··· Extracted entries

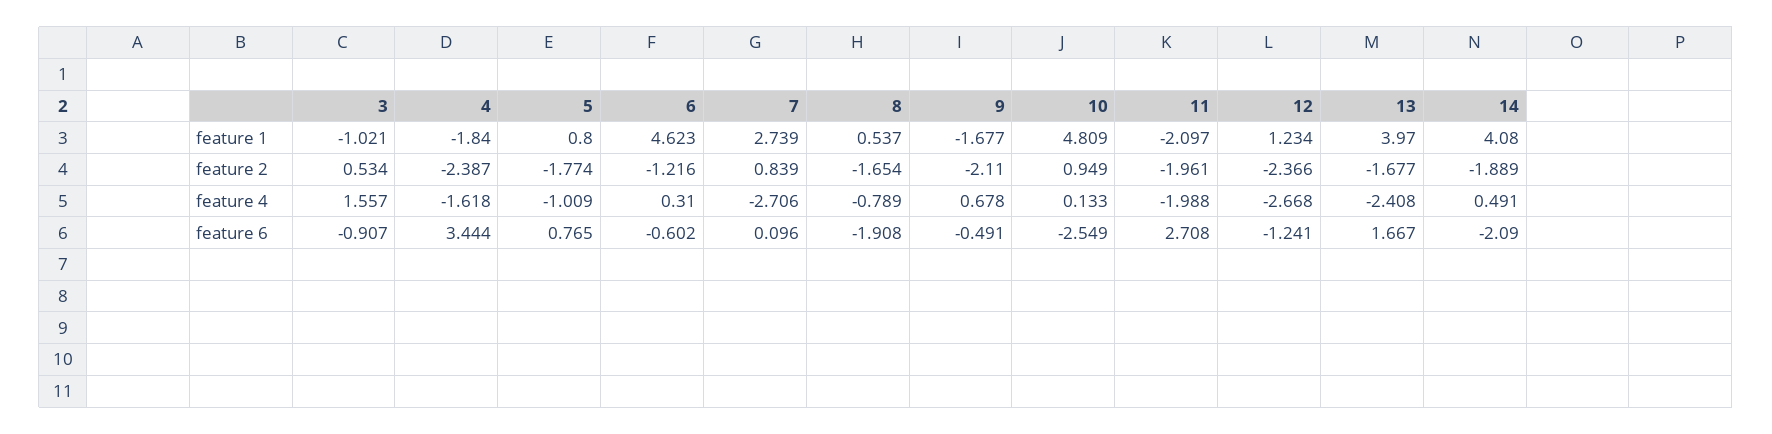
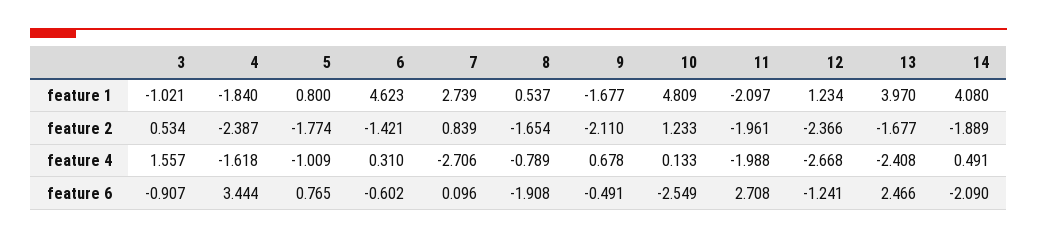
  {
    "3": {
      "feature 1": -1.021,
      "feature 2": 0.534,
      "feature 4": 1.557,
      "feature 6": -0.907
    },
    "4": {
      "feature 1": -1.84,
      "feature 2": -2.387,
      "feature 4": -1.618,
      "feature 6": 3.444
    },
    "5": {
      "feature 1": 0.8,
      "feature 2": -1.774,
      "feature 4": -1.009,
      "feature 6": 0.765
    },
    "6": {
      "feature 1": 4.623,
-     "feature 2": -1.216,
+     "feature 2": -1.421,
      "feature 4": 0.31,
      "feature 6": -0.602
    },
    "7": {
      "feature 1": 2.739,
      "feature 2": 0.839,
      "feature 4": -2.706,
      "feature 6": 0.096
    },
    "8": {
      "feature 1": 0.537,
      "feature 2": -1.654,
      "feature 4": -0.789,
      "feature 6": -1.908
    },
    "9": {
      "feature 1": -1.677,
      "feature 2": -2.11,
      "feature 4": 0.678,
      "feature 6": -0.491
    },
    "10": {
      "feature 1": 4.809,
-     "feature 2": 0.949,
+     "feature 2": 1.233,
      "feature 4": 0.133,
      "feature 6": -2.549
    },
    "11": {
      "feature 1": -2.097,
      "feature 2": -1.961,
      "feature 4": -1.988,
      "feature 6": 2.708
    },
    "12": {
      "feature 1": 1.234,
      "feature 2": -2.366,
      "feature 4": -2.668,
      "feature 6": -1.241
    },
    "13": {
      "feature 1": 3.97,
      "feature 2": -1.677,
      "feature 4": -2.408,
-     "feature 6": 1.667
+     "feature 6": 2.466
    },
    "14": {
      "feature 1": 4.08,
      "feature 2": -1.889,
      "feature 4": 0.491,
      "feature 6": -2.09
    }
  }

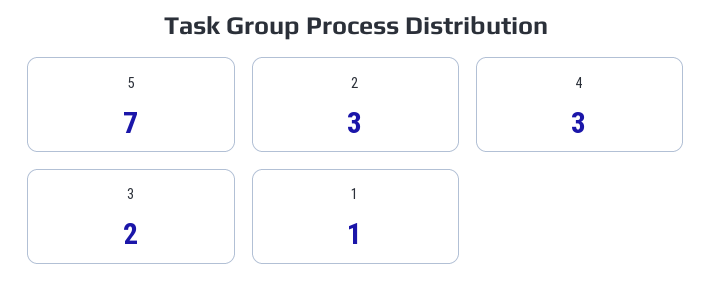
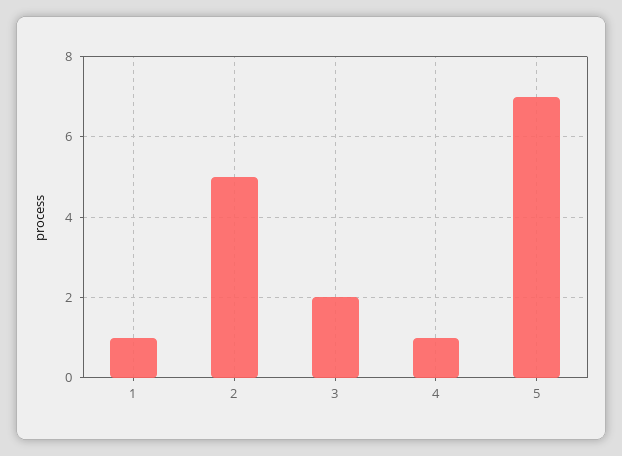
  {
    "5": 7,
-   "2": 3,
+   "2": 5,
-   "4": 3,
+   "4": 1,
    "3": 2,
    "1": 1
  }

······

▶ [Exercise] Reproduce the material exactly; omit the pictures.

▶ [The completed task]
  {
    "3": {
      "feature 1": -1.021,
      "feature 2": 0.534,
      "feature 4": 1.557,
      "feature 6": -0.907
    },
    "4": {
      "feature 1": -1.84,
      "feature 2": -2.387,
      "feature 4": -1.618,
      "feature 6": 3.444
    },
    "5": {
      "feature 1": 0.8,
      "feature 2": -1.774,
      "feature 4": -1.009,
      "feature 6": 0.765
    },
    "6": {
      "feature 1": 4.623,
-     "feature 2": -1.216,
+     "feature 2": -1.421,
      "feature 4": 0.31,
      "feature 6": -0.602
    },
    "7": {
      "feature 1": 2.739,
      "feature 2": 0.839,
      "feature 4": -2.706,
      "feature 6": 0.096
    },
    "8": {
      "feature 1": 0.537,
      "feature 2": -1.654,
      "feature 4": -0.789,
      "feature 6": -1.908
    },
    "9": {
      "feature 1": -1.677,
      "feature 2": -2.11,
      "feature 4": 0.678,
      "feature 6": -0.491
    },
    "10": {
      "feature 1": 4.809,
-     "feature 2": 0.949,
+     "feature 2": 1.233,
      "feature 4": 0.133,
      "feature 6": -2.549
    },
    "11": {
      "feature 1": -2.097,
      "feature 2": -1.961,
      "feature 4": -1.988,
      "feature 6": 2.708
    },
    "12": {
      "feature 1": 1.234,
      "feature 2": -2.366,
      "feature 4": -2.668,
      "feature 6": -1.241
    },
    "13": {
      "feature 1": 3.97,
      "feature 2": -1.677,
      "feature 4": -2.408,
-     "feature 6": 1.667
+     "feature 6": 2.466
    },
    "14": {
      "feature 1": 4.08,
      "feature 2": -1.889,
      "feature 4": 0.491,
      "feature 6": -2.09
    }
  }

  {
    "5": 7,
-   "2": 3,
+   "2": 5,
-   "4": 3,
+   "4": 1,
    "3": 2,
    "1": 1
  }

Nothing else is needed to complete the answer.